Train the LLM with the chunks generated earlier using the following command.

d3x fm tune model finetune -j <name of finetuning job> -e <number of epochs> -b <batch size> -l <training chunks folder path> -o <output folder path> -c <CPU> -m <memory> -g <GPU> -t <instance type> -n <name of model to be finetuned> --ctx-len <context length>

d3x fm tune model finetune -j llama27bfinetune -e 1 -b 20 -l ${HOMEDIR}/chunks_for_finetuning -o ${HOMEDIR}/ft-output/ -c 8 -m 64 -g 1 -t a10 -n meta-llama/Llama-2-7b-chat-hf --ctx-len 512

Note

In case of setups brought up on a Rancher cluster, the -t or --type option in this command denotes the node or instance type which you have provided in the Installing DKubeX section.

Attention

The time taken by the finetuning process depends on the size of the dataset. Please wait patiently for the process to complete.
In case the terminal shows a timed-out error, that means the finetuning is still in progress, and you will need to run the command provided on the CLI after the error message to continue to get the finetuning logs.

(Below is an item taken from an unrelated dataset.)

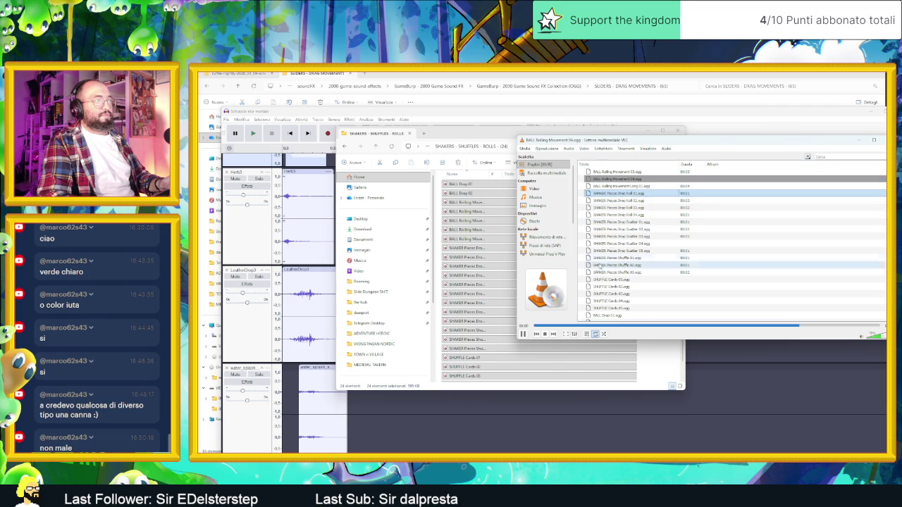
right_click(720, 237)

You will need the absolute path to the finetuned model checkpoint to merge the finetuned model with the base model. Use the following command to get the absolute path to the finetuned model checkpoint. Replace <model_name> with the full name of the model being finetuned.
echo ${HOME}/<output folder path for finetuned model>/<model_name>/TorchTrainer_*/TorchTrainer_*/checkpoint*/
echo ${HOME}/ft-output/meta-llama--Llama-2-7b-chat-hf/TorchTrainer_*/TorchTrainer_*/checkpoint*/
- Export the absolute path to the finetuned model checkpoint to be used during the merge process with the following command. export the <checkpoint absolute path> part with the absolute path to the finetuned model checkpoint you got in the previous step.
```
export CHECKPOINT="<checkpoint absolute path>"
```

Merge the finetuned model checkpoint with the base model to create the final finetuned model using the following command:

d3x fm tune model merge -j <merge job name> -n <full HF path to the base model> -cp <absolute path to the finetuned checkpoint> -o <absolute path to merged finetuned model output folder>

d3x fm tune model merge -j llama27bmerge -n meta-llama/Llama-2-7b-chat-hf -cp ${CHECKPOINT} -o ${HOMEDIR}/merge_output -t a10

To quantize the finetuned model, use the following command:
d3x fm tune model quantize -j <quantization job name> -p <absolute path to merged finetuned model> -o <absolute path to quantized model output folder>
d3x fm tune model quantize -j llama27bquantize -p ${HOMEDIR}/merge_output/ -o ${HOMEDIR}/quantize_result -t a10
Attention
- The time taken by the quantization process depends on the size of the dataset. Please wait patiently for the process to complete.
- In case the terminal shows a timed-out error, that means the quantization is still in progress, and you will need to run the command provided on the CLI after the error message to continue to get the quantization logs.